■ Assignment ■
Retype, word for word, the passage below on liver injury and rumen metabolism in cows with vitamin E deficiency.

■ Excerpt ■
In dairy cattle, hepatic damage and disorders are most likely to occur during the peripartum period because of the substantial shifts in lipid metabolism [58], oxidative stress, and inflammation that can occur during this time [59]. One common method for determining whether there was damage to the liver is to look for elevated levels of the enzyme AST [60]. A low quantity of albumin can impair immunological performance and hinder cellular immune function [61]. Albumin is another important liver function index that is widely recognized as an evaluation tool for the nutritive and inflammation state of the body [62]. In this study, the levels of AST correlated with hepatic injury were increased, and the levels of albumin were markedly lower in cows with VED related to the normal group. Hence, liver injury may occur in VED cows. In addition, a significant reduction in the serum concentrations of HDL was seen in the VED cows. This observation was consistent with a previous study showing that cows with hepatic injury had low HDL concentrations in the blood [63]. Thus, it is reasonable to speculate that cows with VED exhibit hepatic injury. Altogether, hepatic impairment in VED cows relates to the substantial shifts in lipid metabolism, oxidative stress, and inflammation that are generated by VED during early lactation.
Vitamin E deficiency can change rumen microbial metabolism. In dairy production, formate is produced endogenously by rumen methanogens, which use microbial fermentation to create formic acid and hydrogen [64]. Acetate is one of the principal volatile fatty acids produced by ruminal microorganisms through the fermentation of carbohydrates [65]. Dimethylamine is a choline metabolite mediated by microbiota [66]. Taken together, rumen microbiota can manufacture these products. In the present study, serum formate, acetate, and dimethylamine were elevated in the VED group when contrasted with the normal group, which is an interesting finding that VED might alter rumen microbial metabolism, consequently increasing these serum metabolites. However, further studies in rumen microbiota are required to confirm this.

■ Data provided ■
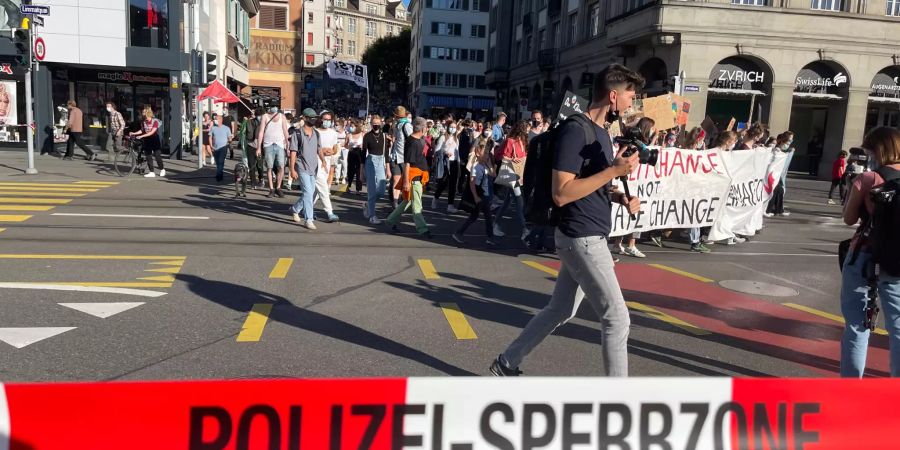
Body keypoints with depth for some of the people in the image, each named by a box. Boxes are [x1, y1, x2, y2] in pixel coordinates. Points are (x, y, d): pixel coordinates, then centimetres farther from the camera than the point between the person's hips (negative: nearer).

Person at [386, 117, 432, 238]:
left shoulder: (419, 140, 8)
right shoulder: (412, 142, -19)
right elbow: (406, 163, -21)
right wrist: (406, 181, -22)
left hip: (418, 177, 10)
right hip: (413, 177, -10)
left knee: (408, 200, 18)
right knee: (416, 204, -2)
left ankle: (392, 220, 29)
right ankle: (422, 229, 3)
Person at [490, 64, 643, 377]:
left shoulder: (601, 132, 13)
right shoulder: (575, 130, -17)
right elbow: (561, 193, -24)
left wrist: (620, 197, 6)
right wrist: (615, 171, -23)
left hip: (589, 237, 10)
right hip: (582, 238, -10)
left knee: (559, 311, 17)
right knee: (617, 318, -4)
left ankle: (506, 364, 30)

■ Solution to the problem ■
In dairy cattle, hepatic damage and disorders are most likely to occur during the peripartum period because of the substantial shifts in lipid metabolism [58], oxidative stress, and inflammation that can occur during this time [59]. One common method for determining whether there was damage to the liver is to look for elevated levels of the enzyme AST [60]. A low quantity of albumin can impair immunological performance and hinder cellular immune function [61]. Albumin is another important liver function index that is widely recognized as an evaluation tool for the nutritive and inflammation state of the body [62]. In this study, the levels of AST correlated with hepatic injury were increased, and the levels of albumin were markedly lower in cows with VED related to the normal group. Hence, liver injury may occur in VED cows. In addition, a significant reduction in the serum concentrations of HDL was seen in the VED cows. This observation was consistent with a previous study showing that cows with hepatic injury had low HDL concentrations in the blood [63]. Thus, it is reasonable to speculate that cows with VED exhibit hepatic injury. Altogether, hepatic impairment in VED cows relates to the substantial shifts in lipid metabolism, oxidative stress, and inflammation that are generated by VED during early lactation.
Vitamin E deficiency can change rumen microbial metabolism. In dairy production, formate is produced endogenously by rumen methanogens, which use microbial fermentation to create formic acid and hydrogen [64]. Acetate is one of the principal volatile fatty acids produced by ruminal microorganisms through the fermentation of carbohydrates [65]. Dimethylamine is a choline metabolite mediated by microbiota [66]. Taken together, rumen microbiota can manufacture these products. In the present study, serum formate, acetate, and dimethylamine were elevated in the VED group when contrasted with the normal group, which is an interesting finding that VED might alter rumen microbial metabolism, consequently increasing these serum metabolites. However, further studies in rumen microbiota are required to confirm this.